Sam’s mouth goes a little tight, and he bangs his clenched fist on Oliver’s shoulder twice. Gestural slips. Something’s bothered him.

“…Yes.” I nod once. “I’m…busy.” It’s my worst lie in about nine hundred years, but I’m shitty at Oliver for excluding me and I want to make him look stupid to Sam.

Sam Penny’s mouth twitches how it does when his eyes are on me, like we’re up to our necks in secrets. “I’ve got to run to the bathroom,” he says, holding my eyes intentionally, full of concern. He wants to know whether I’m okay.

I give him a tiny, singular nod to tell him I am, and then he jogs upstairs.

Oliver turns to me immediately, eyes wild. “You took him on our boat!” he yells. “You’re unbelievable!”

“Oliver,” I start, but he shakes his head, angry.

“You’ll do anything for a guy.”

That feels like a slap. It also doesn’t feel like my brother at all.

“Whoa.” I blink as I take shallow breaths. “I—what?”

“We swore, Georgia!” he says loudly. “We swore we’d never bring anyone onto our boat except us!”

I let out an exasperated laugh, looking at him like he’s crazy. “Yeah! I know!” I nod, emphatically. “I know what we promised! I know what we said our deal was. But don’t you come at me like you’re the fucking high emperor of maritime law when I know for a fact that on at least two occasions you have fucked randoms atop our innermost secrets and adolescent memories—”

Oliver freezes. “I—”

“Seriously?” I give him a look and shake my head with a shrug. “I saw you, Oliver. I saw you with the exchange student—a few times, actually! And then once with some guy I didn’t recognize.” I give him a so fuck you look. “And shut the fuck up. If I want to take Sam on the boat, I’ll take him on the fucking boat.”

Oliver glares over at me. “He’s not here for you, Georgia; he’s here for me.”

And now, the way he said that—I don’t know—it sounds like Oliver resents me.

Which is ironic, actually. Because I know for certain that there’s at least a part of me that resents him.

I shouldn’t, but I think I do. Nothing that happened was his fault. He didn’t make what happened to me with Beckett happen. He didn’t make our parents like my sister more than me. He didn’t make me pick him over the rest of my family. He didn’t ask me to give him half of my inheritance. And I’d do it again and again because it was unjust how they treated him and what they did to him. How they excluded him burns me up inside.
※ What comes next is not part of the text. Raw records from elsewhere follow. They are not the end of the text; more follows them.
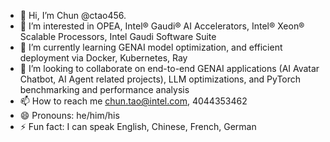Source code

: - 👋 Hi, I’m Chun @ctao456.
- 👀 I’m interested in OPEA, Intel® Gaudi® AI Accelerators, Intel® Xeon® Scalable Processors, Intel Gaudi Software Suite
- 🌱 I’m currently learning GENAI model optimization, and efficient deployment via Docker, Kubernetes, Ray
- 💞️ I’m looking to collaborate on end-to-end GENAI applications (AI Avatar Chatbot, AI Agent related projects), LLM optimizations, and PyTorch benchmarking and performance analysis
- 📫 How to reach me chun.tao@intel.com, 4044353462
- 😄 Pronouns: he/him/his
- ⚡ Fun fact: I can speak English, Chinese, French, German

<!---
ctao456/ctao456 is a ✨ special ✨ repository because its `README.md` (this file) appears on your GitHub profile.
You can click the Preview link to take a look at your changes.
--->

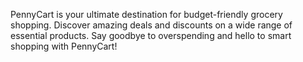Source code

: 
PennyCart is your ultimate destination for budget-friendly grocery shopping. Discover amazing deals and discounts on a wide range of essential products. Say goodbye to overspending and hello to smart shopping with PennyCart!
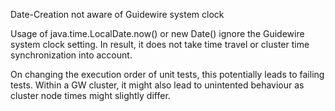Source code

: Date-Creation not aware of Guidewire system clock

Usage of java.time.LocalDate.now() or new Date() ignore the Guidewire system clock setting. In result, it does not take time travel or cluster time synchronization into account.

On changing the execution order of unit tests, this potentially leads to failing tests. Within a GW cluster, it might also lead to unintented behaviour as cluster node times might slightly differ.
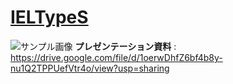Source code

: # [IELTypeS](https://ieltypes.herokuapp.com)
![サンプル画像](./static/images/IELTYPES.png)
**プレゼンテーション資料** : https://drive.google.com/file/d/1oerwDhfZ6bf4b8y-nu1Q2TPPUefVtr4o/view?usp=sharing
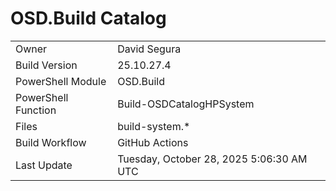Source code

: ﻿# OSD.Build Catalog

| | |
|-|-|
| Owner | David Segura |
| Build Version | 25.10.27.4 |
| PowerShell Module | OSD.Build |
| PowerShell Function | Build-OSDCatalogHPSystem |
| Files | build-system.* |
| Build Workflow | GitHub Actions |
| Last Update | Tuesday, October 28, 2025 5:06:30 AM UTC |
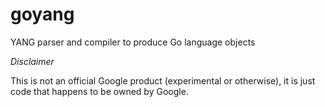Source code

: # goyang
YANG parser and compiler to produce Go language objects

*Disclaimer*

This is not an official Google product (experimental or otherwise), it is just code that happens to be owned by Google.
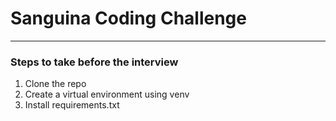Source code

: # Sanguina Coding Challenge

---

### Steps to take before the interview

1. Clone the repo
2. Create a virtual environment using venv
3. Install requirements.txt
But watching him piss away what I lost my family to give him—that stung.

And I’m sure the hypothetical life I’d have if I hadn’t given him the money looks better in my imagination than what it would have actually been in reality… In no world are Maryanne and I best friends, or even friends. In no world does my mom like me more than her. But I think what I did fractured me and Oliver.
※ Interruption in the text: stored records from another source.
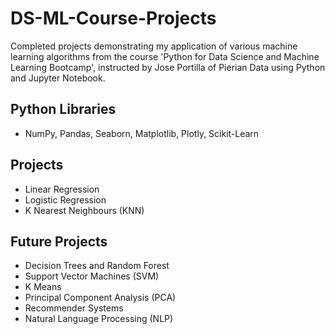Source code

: # DS-ML-Course-Projects

Completed projects demonstrating my application of various machine learning algorithms from the course 'Python for Data Science and Machine Learning Bootcamp', instructed by Jose Portilla of Pierian Data using Python and Jupyter Notebook.

## Python Libraries
- NumPy, Pandas, Seaborn, Matplotlib, Plotly, Scikit-Learn

## Projects
- Linear Regression
- Logistic Regression
- K Nearest Neighbours (KNN)

## Future Projects
- Decision Trees and Random Forest
- Support Vector Machines (SVM)
- K Means
- Principal Component Analysis (PCA)
- Recommender Systems
- Natural Language Processing (NLP)
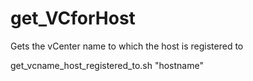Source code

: # get_VCforHost
Gets the vCenter name to which the host is registered to

get_vcname_host_registered_to.sh "hostname"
Him with the pressure of what our relationship cost me, and me with the weight of what I lost. And how, no matter what I’d do or how hard I’d try, I couldn’t repair the damage our family caused my brother.

So Oliver and I might be the Adjectives, but our personal adjective is broken.

“Yeah, fine, Ol.” I shrug, annoyed and tired. “So who’s here for me?”

Oliver gives me the meanest look he’s maybe ever given me. “Beckett?”

I pull my head back, mouth ajar.

What the fuck.

“Okay!” Vi says, walking into the room. “Let’s you and me”—she points between her and me—“let’s go, right now.”

She grabs me by the hand and pulls me away.

“And you.” She points at Oliver, eyeing him. She shakes her head. “Dick move.”